■ Your task ■
Would you set down every line of the data below exactly as it reads?

■ Information supplied ■
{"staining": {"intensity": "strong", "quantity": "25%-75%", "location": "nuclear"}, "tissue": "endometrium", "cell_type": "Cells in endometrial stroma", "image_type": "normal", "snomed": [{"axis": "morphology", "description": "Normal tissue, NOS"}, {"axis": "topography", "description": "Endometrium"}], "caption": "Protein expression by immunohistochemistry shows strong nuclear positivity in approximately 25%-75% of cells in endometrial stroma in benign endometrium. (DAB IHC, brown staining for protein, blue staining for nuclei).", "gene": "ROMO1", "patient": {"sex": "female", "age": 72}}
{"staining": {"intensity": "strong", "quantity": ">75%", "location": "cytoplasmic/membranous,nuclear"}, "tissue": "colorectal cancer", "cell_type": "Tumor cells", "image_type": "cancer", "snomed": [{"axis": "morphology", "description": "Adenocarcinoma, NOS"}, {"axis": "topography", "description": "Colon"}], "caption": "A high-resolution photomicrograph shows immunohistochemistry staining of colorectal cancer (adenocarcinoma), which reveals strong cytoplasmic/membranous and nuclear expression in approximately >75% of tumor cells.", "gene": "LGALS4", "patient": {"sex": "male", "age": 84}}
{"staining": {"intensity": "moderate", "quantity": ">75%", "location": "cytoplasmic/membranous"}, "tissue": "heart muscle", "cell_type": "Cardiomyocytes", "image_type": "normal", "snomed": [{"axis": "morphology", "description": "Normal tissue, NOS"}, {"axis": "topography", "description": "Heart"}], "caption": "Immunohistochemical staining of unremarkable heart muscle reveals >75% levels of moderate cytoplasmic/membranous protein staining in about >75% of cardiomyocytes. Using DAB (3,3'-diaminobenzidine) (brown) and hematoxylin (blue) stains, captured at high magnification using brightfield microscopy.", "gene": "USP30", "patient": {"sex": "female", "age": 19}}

■ Your solution ■
{"staining": {"intensity": "strong", "quantity": "25%-75%", "location": "nuclear"}, "tissue": "endometrium", "cell_type": "Cells in endometrial stroma", "image_type": "normal", "snomed": [{"axis": "morphology", "description": "Normal tissue, NOS"}, {"axis": "topography", "description": "Endometrium"}], "caption": "Protein expression by immunohistochemistry shows strong nuclear positivity in approximately 25%-75% of cells in endometrial stroma in benign endometrium. (DAB IHC, brown staining for protein, blue staining for nuclei).", "gene": "ROMO1", "patient": {"sex": "female", "age": 72}}
{"staining": {"intensity": "strong", "quantity": ">75%", "location": "cytoplasmic/membranous,nuclear"}, "tissue": "colorectal cancer", "cell_type": "Tumor cells", "image_type": "cancer", "snomed": [{"axis": "morphology", "description": "Adenocarcinoma, NOS"}, {"axis": "topography", "description": "Colon"}], "caption": "A high-resolution photomicrograph shows immunohistochemistry staining of colorectal cancer (adenocarcinoma), which reveals strong cytoplasmic/membranous and nuclear expression in approximately >75% of tumor cells.", "gene": "LGALS4", "patient": {"sex": "male", "age": 84}}
{"staining": {"intensity": "moderate", "quantity": ">75%", "location": "cytoplasmic/membranous"}, "tissue": "heart muscle", "cell_type": "Cardiomyocytes", "image_type": "normal", "snomed": [{"axis": "morphology", "description": "Normal tissue, NOS"}, {"axis": "topography", "description": "Heart"}], "caption": "Immunohistochemical staining of unremarkable heart muscle reveals >75% levels of moderate cytoplasmic/membranous protein staining in about >75% of cardiomyocytes. Using DAB (3,3'-diaminobenzidine) (brown) and hematoxylin (blue) stains, captured at high magnification using brightfield microscopy.", "gene": "USP30", "patient": {"sex": "female", "age": 19}}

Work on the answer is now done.